Kim Tomko, August eBirder of the Month

By Team eBird September 11, 2020

Please join us in congratulating Kim Tomko of Baltimore, MD, winner of the August 2020 eBird Challenge, sponsored by Carl Zeiss Sports Optics. Kim’s name was drawn randomly from the 2,865 eBirders who submitted at least 20 eligible eBird checklists in August with species comments. Kim will receive a new ZEISS Conquest HD 8×42 binocular for her eBirding efforts. Here’s Kim’s birding story:

A few years ago I decided to get back into birding after a long hiatus. I joined the Patterson Park Audubon Center for one of their monthly walks. It was September and the park was full of warblers – I decided I needed to do this more often! During the walk, another birder kept mentioning eBird.
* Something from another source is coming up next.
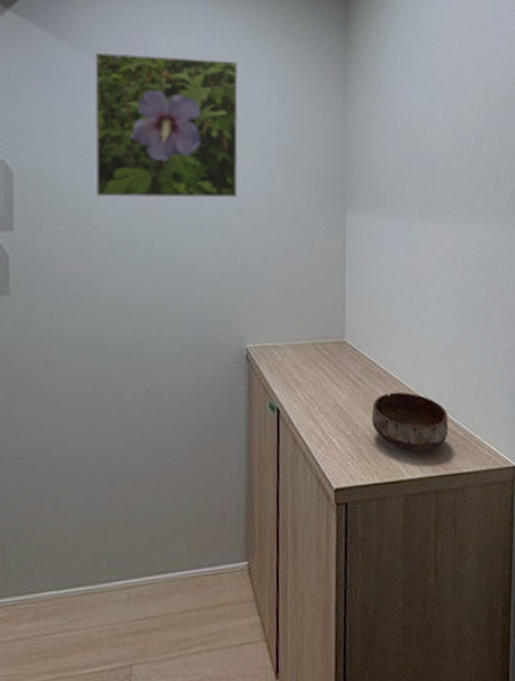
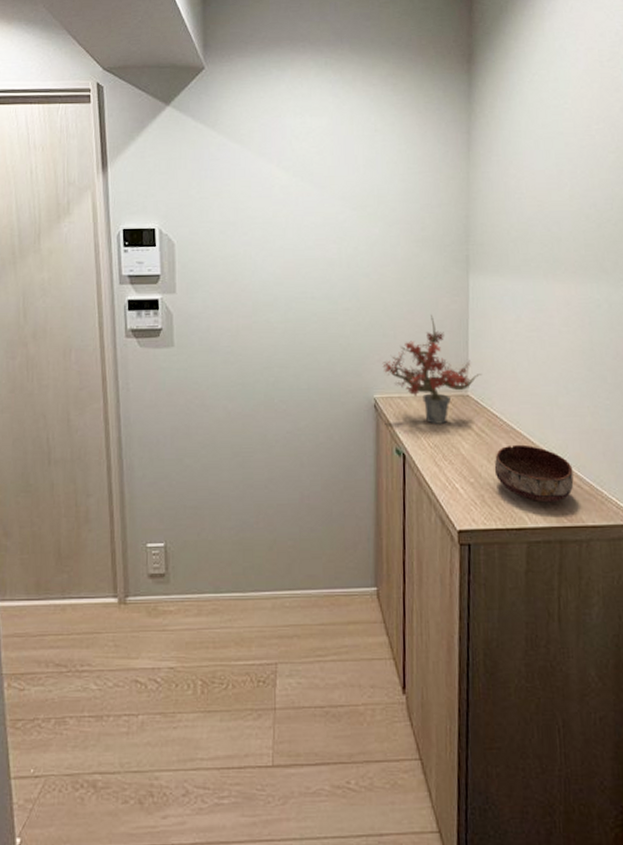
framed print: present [95,52,238,198] -> none [239,136,366,264]
potted plant: none [255,255,360,374] -> present [382,314,482,424]

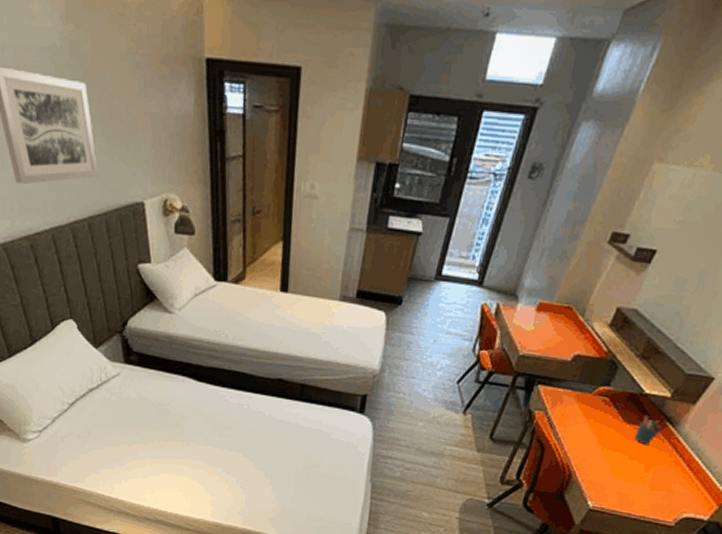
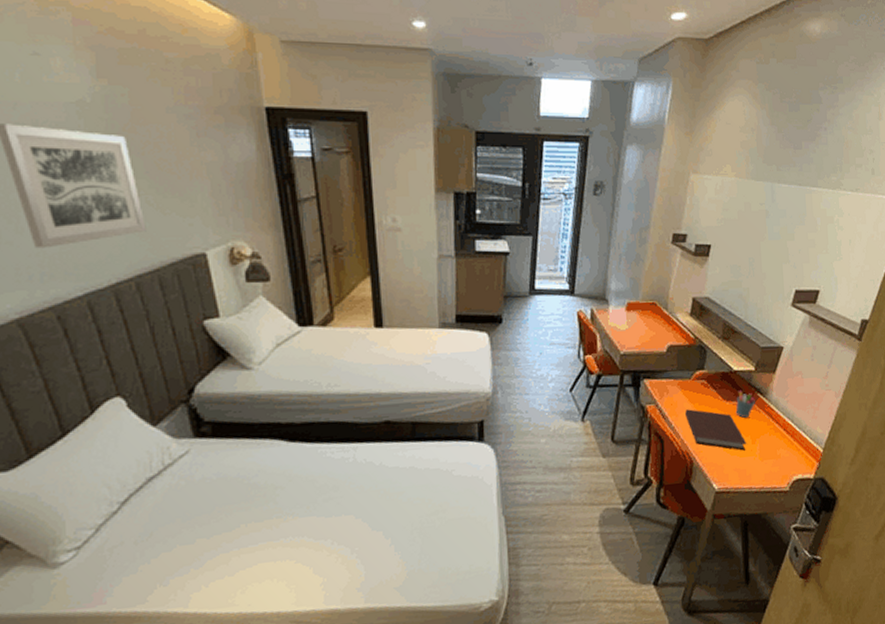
notebook: none [575,423,639,477] -> present [685,409,747,451]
I had never heard of eBird but checked it out when I got home. At first I used eBird to find other places to bird. Eventually I worked up the confidence to start submitting my own checklists. What a difference from when I first started to bird twenty years ago! Back then you had to call and listen to a recorded message to find out about rare bird sightings. eBird makes it so easy to find birds and even helped me get to know the other birders in my area.

Cedar Waxwing © Kim Tomko / Macaulay Library

One of my favorite lists to keep is my yard list. I read somewhere that you are the only one who can count the birds in your yard so that makes the data valuable. Over the years I’ve planted lots of native plants for the birds. eBird helps me keep track of just how many birds are visiting my little sanctuary. Some of my favorite visitors are the flocks of Cedar Waxwings that descend on my serviceberries in June and the Orange-crowned Warbler that stayed for a month one winter.

Orange-crowned Warbler © Kim Tomko / Macaulay Library

This year I’m participating in the Maryland & DC Breeding Bird Atlas. Thanks to eBird’s atlas portal system, entering atlas checklists is as easy as entering regular checklists providing that you follow the atlas guidelines. You can also check on the progress of your atlas block and see which species still need to be confirmed. There’s even a cool little feature that shows you exactly where you are within an atlas block when you’re out in the field so you can make sure you’re keeping the data accurate by staying within the block.

Barn Swallow © Kim Tomko / Macaulay Library

In October I’m going to help lead a few bird walks for the Patterson Park Audubon Center’s Birding Weekend fundraiser. This time it’s my turn to enlighten a fellow birder about the benefits of using eBird! Thank you eBird and Carl Zeiss Optics!